A community-led approach to moving more

A community-led approach to moving more

Posted: Tue, 18 May 2021 12:20

A community-led approach to moving more

Sara Fernandez, CEO of Oxford Hub reflects on the vital importance of community led approaches, learnings from the pandemic and plans for the future:

Over the past 2 years we have been working closely with Active Oxfordshire to get more people moving. We are all aware of the benefits of sport and physical activity in our mental and physical health, and particularly as we emerge from lockdown, this is something we hope to be prioritising across our work in Oxford City. Read on to find out more about what we have learned and our plans for the future.

Mapping exercises on their own are futile.

A traditional approach to increasing physical activity has been to find out a list of activities available, determine where the 'gaps' are and make sure more opportunities are created as a result. However, any mapping exercise is pre-determined by our own biases and pre-existing beliefs about what the landscape should look like, and what things are missing. For example, we could have gone through a list of exercise classes in the Leys and discovered there is no ladies' basketball available – but what if people are not interested in this? Instead, we used participatory approaches to find out where the energy is. Through offering small grants, we funded a group that wanted to celebrate Rwandan culture, including Rwandan dancing.

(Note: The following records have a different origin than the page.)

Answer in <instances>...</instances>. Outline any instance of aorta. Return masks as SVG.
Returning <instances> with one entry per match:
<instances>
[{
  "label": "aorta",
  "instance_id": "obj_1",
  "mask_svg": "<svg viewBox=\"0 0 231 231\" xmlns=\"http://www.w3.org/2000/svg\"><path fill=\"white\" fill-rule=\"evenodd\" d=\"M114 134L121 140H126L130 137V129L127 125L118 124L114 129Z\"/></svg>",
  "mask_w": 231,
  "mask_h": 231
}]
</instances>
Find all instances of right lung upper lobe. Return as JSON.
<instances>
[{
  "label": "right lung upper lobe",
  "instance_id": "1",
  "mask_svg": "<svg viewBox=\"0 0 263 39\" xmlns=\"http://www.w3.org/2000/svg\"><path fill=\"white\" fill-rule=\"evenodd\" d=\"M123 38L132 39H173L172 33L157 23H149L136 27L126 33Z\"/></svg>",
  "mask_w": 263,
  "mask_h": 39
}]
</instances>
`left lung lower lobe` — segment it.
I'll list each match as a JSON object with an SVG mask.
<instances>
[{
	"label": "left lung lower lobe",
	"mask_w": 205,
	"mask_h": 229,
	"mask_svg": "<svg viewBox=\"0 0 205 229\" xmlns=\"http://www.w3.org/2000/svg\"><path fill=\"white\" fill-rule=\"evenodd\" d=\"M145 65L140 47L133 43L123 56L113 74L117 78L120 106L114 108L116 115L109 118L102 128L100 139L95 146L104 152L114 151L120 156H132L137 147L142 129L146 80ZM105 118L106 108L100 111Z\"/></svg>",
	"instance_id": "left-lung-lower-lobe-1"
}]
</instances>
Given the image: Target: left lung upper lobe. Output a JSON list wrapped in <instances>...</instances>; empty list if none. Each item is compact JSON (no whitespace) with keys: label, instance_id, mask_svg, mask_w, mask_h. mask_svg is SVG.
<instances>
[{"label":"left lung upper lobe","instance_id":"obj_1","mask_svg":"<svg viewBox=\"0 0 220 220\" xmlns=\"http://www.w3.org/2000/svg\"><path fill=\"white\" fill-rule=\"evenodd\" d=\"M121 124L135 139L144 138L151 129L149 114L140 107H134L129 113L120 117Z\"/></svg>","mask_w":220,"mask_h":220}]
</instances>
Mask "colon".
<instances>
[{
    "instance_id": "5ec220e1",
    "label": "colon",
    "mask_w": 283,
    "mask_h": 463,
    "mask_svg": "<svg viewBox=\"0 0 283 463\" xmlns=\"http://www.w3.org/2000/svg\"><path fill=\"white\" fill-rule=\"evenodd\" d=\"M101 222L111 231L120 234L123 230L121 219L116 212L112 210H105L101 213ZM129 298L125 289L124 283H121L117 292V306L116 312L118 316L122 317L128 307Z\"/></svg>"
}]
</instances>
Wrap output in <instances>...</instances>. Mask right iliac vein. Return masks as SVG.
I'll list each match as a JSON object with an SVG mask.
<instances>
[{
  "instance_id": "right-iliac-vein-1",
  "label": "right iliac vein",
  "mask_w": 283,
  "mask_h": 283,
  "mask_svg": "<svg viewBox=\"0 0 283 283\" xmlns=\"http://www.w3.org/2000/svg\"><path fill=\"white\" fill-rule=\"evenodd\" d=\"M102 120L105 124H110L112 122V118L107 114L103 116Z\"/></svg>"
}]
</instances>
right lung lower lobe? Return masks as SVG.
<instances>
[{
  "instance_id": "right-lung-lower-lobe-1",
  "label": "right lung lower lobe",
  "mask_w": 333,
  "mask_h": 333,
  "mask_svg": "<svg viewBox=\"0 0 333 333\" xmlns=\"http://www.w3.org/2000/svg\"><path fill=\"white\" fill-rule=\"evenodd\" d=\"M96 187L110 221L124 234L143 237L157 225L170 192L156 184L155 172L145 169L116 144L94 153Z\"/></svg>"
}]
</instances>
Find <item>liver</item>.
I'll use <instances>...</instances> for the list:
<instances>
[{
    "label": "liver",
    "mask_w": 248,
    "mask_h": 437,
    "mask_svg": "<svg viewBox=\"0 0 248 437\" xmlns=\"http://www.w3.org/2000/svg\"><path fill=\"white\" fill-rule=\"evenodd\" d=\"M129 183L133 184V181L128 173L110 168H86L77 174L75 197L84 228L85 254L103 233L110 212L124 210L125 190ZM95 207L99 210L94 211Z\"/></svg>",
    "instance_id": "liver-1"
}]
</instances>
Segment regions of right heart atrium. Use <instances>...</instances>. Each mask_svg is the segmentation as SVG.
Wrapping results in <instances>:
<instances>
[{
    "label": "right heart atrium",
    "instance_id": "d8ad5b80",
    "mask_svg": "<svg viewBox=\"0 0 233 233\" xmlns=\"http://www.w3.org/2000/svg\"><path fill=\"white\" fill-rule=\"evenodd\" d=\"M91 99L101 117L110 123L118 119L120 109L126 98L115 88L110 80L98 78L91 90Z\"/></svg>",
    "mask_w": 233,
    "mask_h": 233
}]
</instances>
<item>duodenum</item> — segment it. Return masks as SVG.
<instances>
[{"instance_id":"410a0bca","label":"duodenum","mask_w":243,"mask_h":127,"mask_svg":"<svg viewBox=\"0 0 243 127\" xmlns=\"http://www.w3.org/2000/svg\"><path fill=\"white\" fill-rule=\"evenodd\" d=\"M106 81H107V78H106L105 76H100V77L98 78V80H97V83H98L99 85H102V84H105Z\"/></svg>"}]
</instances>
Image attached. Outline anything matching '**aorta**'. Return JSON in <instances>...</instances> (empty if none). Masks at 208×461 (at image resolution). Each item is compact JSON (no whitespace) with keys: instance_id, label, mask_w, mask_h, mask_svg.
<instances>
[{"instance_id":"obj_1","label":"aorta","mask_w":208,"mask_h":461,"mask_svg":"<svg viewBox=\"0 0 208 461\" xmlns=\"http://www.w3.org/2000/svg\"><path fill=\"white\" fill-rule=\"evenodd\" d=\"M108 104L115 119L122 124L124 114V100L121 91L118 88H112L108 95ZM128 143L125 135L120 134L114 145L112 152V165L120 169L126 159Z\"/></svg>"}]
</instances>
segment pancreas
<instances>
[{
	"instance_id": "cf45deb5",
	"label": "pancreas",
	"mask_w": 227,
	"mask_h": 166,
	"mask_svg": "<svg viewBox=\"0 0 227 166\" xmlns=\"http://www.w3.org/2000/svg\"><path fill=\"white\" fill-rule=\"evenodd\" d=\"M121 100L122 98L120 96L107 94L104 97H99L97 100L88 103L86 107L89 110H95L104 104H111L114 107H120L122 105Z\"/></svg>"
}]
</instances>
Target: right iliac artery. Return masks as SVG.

That's exactly the sort of thing that would have never come up if we had done a traditional mapping exercise. We are planning to continue to focus on participatory grant making in order to increase physical activity as we emerge from lockdown - this will help us make sure that investment follows where the energy is, and that we reach communities who might not want to participate in more traditionally organised sport activities. Understanding a community, its networks, its strengths and opportunities for physical activity is a more participatory exercise than a traditional mapping exercise often allows - but of course this understanding period is essential. We'd encourage everyone to spend time building local relationships, getting to know the local park, learning about what people do in their free time and what their interests are. It's in all these 'softer', messy and harder to aggregate information that the real insight lies.

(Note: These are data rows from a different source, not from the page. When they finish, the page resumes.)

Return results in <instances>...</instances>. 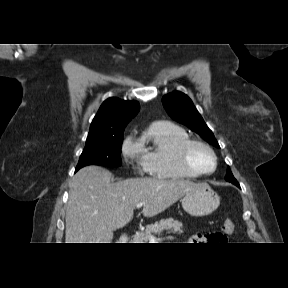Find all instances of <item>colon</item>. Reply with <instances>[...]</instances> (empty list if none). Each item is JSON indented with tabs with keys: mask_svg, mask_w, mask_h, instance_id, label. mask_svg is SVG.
Wrapping results in <instances>:
<instances>
[{
	"mask_svg": "<svg viewBox=\"0 0 288 288\" xmlns=\"http://www.w3.org/2000/svg\"><path fill=\"white\" fill-rule=\"evenodd\" d=\"M222 233H215L214 242H223L227 235H230L234 232V224L230 220H225L222 226Z\"/></svg>",
	"mask_w": 288,
	"mask_h": 288,
	"instance_id": "colon-1",
	"label": "colon"
}]
</instances>
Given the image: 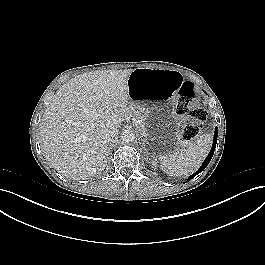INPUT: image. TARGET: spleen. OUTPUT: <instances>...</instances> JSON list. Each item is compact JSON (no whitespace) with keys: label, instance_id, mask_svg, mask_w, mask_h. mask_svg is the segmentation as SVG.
Segmentation results:
<instances>
[{"label":"spleen","instance_id":"1","mask_svg":"<svg viewBox=\"0 0 265 265\" xmlns=\"http://www.w3.org/2000/svg\"><path fill=\"white\" fill-rule=\"evenodd\" d=\"M211 145V135L203 134L187 149L160 157L161 168L171 176L192 173L201 165Z\"/></svg>","mask_w":265,"mask_h":265}]
</instances>
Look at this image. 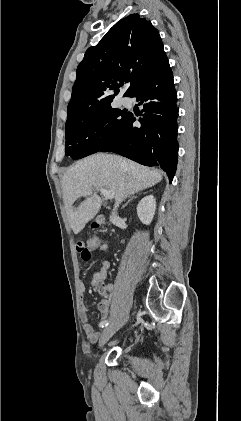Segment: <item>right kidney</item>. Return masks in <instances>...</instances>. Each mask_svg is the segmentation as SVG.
Wrapping results in <instances>:
<instances>
[{
	"mask_svg": "<svg viewBox=\"0 0 241 421\" xmlns=\"http://www.w3.org/2000/svg\"><path fill=\"white\" fill-rule=\"evenodd\" d=\"M156 210V200L153 195L145 196L137 205V214L142 223L149 225Z\"/></svg>",
	"mask_w": 241,
	"mask_h": 421,
	"instance_id": "right-kidney-1",
	"label": "right kidney"
}]
</instances>
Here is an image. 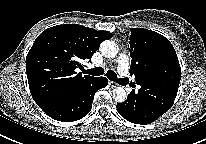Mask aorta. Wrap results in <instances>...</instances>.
<instances>
[{"instance_id":"1","label":"aorta","mask_w":206,"mask_h":144,"mask_svg":"<svg viewBox=\"0 0 206 144\" xmlns=\"http://www.w3.org/2000/svg\"><path fill=\"white\" fill-rule=\"evenodd\" d=\"M101 54L106 58H114L118 52L119 47L113 40H105L100 45ZM113 99L118 103H123L127 99V92L123 87H116L113 89Z\"/></svg>"}]
</instances>
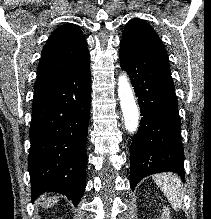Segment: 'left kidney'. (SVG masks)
I'll return each instance as SVG.
<instances>
[{
	"instance_id": "obj_1",
	"label": "left kidney",
	"mask_w": 211,
	"mask_h": 219,
	"mask_svg": "<svg viewBox=\"0 0 211 219\" xmlns=\"http://www.w3.org/2000/svg\"><path fill=\"white\" fill-rule=\"evenodd\" d=\"M161 219H169V210L168 208L163 209V213L161 215Z\"/></svg>"
}]
</instances>
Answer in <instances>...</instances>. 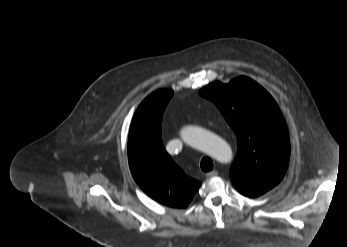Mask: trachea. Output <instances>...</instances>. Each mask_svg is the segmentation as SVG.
Returning <instances> with one entry per match:
<instances>
[{
  "label": "trachea",
  "mask_w": 347,
  "mask_h": 247,
  "mask_svg": "<svg viewBox=\"0 0 347 247\" xmlns=\"http://www.w3.org/2000/svg\"><path fill=\"white\" fill-rule=\"evenodd\" d=\"M200 166L204 172H209L213 169V162H212L211 158L204 157V158H202V160L200 162Z\"/></svg>",
  "instance_id": "1"
}]
</instances>
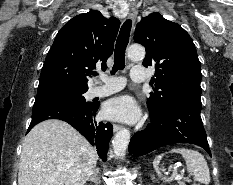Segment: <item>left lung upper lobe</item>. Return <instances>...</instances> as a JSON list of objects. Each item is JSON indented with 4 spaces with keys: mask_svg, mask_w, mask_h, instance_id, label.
I'll list each match as a JSON object with an SVG mask.
<instances>
[{
    "mask_svg": "<svg viewBox=\"0 0 233 185\" xmlns=\"http://www.w3.org/2000/svg\"><path fill=\"white\" fill-rule=\"evenodd\" d=\"M134 41L145 47V67L155 66L154 91L147 106L158 116L180 96L201 94V65L189 34L179 25L153 12L138 23Z\"/></svg>",
    "mask_w": 233,
    "mask_h": 185,
    "instance_id": "1",
    "label": "left lung upper lobe"
}]
</instances>
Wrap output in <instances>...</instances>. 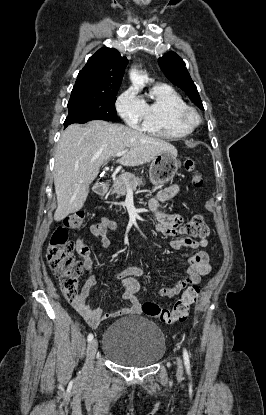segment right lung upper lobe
Returning a JSON list of instances; mask_svg holds the SVG:
<instances>
[{
    "instance_id": "1",
    "label": "right lung upper lobe",
    "mask_w": 266,
    "mask_h": 415,
    "mask_svg": "<svg viewBox=\"0 0 266 415\" xmlns=\"http://www.w3.org/2000/svg\"><path fill=\"white\" fill-rule=\"evenodd\" d=\"M127 63V58L122 57L116 49H99L79 72L72 93L118 91Z\"/></svg>"
}]
</instances>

We are not qualified to get people moving.

We are very aware that we all bring our own experiences, and those will always be limited, so we really won't have the knowledge to support everyone we meet. We may now know what is the best way to cycle for a Muslim women wearing traditional dress, or the specific barriers facing a family with children of different ages doing the school run on their bikes. When promoting physical activity, we are keen that we enable peer-to-peer support and bring people who have first-hand experience of things to encourage others to get moving. This is a great way to encourage meaningful relationships across the community, which is at the heart of our work at Oxford Hub. We have recently appointed the first parent peer-to-peer supporters, who we hope will support more families to be active, and we are really impressed by the Active Ambassadors work across communities.

We must move away from being led by Key Performance Indicators.

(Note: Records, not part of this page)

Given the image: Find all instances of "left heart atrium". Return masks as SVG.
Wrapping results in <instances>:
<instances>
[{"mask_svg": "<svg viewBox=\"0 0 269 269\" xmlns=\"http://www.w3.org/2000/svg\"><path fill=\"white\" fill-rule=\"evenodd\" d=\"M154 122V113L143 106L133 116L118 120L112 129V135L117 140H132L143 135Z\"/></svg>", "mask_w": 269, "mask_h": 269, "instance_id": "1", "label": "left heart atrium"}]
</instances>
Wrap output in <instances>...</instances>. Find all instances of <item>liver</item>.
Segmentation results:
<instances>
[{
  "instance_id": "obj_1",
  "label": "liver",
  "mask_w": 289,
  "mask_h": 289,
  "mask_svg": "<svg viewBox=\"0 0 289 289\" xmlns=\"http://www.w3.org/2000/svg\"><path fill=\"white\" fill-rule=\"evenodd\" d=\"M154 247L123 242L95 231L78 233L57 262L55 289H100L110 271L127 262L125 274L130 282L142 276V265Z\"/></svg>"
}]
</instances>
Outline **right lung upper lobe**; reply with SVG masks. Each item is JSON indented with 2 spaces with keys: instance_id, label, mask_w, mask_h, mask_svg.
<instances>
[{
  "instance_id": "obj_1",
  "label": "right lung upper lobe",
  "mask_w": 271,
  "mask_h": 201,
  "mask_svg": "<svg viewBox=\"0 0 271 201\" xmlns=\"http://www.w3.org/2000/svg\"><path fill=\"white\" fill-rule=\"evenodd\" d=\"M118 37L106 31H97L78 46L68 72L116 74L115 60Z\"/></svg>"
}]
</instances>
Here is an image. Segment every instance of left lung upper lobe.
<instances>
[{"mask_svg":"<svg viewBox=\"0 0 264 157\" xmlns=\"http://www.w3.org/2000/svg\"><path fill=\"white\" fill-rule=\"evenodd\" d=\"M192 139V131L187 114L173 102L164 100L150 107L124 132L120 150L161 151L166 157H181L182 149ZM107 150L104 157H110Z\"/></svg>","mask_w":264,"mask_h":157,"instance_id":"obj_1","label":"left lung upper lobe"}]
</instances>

Since the beginning of the pandemic, we have been upcycling bikes to get families moving, together. We received funding to focus on a specific neighbourhood in East Oxford during the autumn and set ourselves a target to distribute 40 bikes. However, these targets influenced our activities, and made us prioritise the actual bike deliveries – rather than the important things that go with the deliveries, forming relationships, getting to know people, understanding people's barriers and their own individual context. While giving more bikes is important, we know that what matters is how we distribute the bikes, to give families the best chance at cycling more in a way that fits their life and their priorities. We still keep track of the number of bikes we have given out (64 so far!) but we also prioritise the ongoing relationship that emerges from this, so that we can connect people with more opportunities in their community. This is a good reminder of why meaningful measurement matters - we plan to continue to prioritise learning over traditional monitoring, so that we don't pursue the wrong incentives when being led solely by narrow key performance indicators. We are encouraged that many funders around this work are becoming interested in measurement for learning rather than control, and approaches like storytelling that give a more nuanced insight into what matters.